(Job item) The expected copy holds every entry exactly and none of the pictures.

(Data extracts)
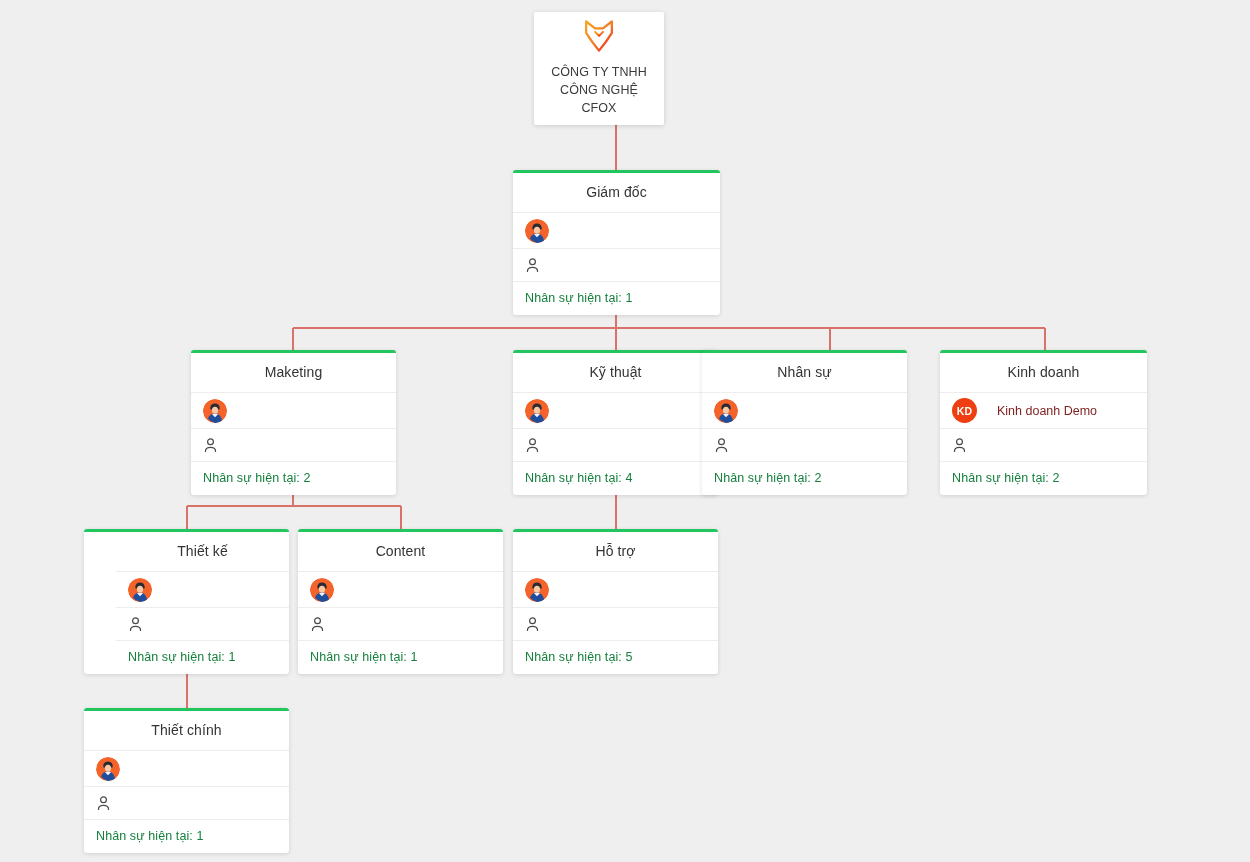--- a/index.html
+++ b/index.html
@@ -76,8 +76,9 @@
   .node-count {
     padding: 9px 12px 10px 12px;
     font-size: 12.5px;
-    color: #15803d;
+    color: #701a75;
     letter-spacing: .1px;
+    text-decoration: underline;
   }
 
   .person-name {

(Answer section)
--- a/index.html
+++ b/index.html
@@ -76,8 +76,9 @@
   .node-count {
     padding: 9px 12px 10px 12px;
     font-size: 12.5px;
-    color: #15803d;
+    color: #701a75;
     letter-spacing: .1px;
+    text-decoration: underline;
   }
 
   .person-name {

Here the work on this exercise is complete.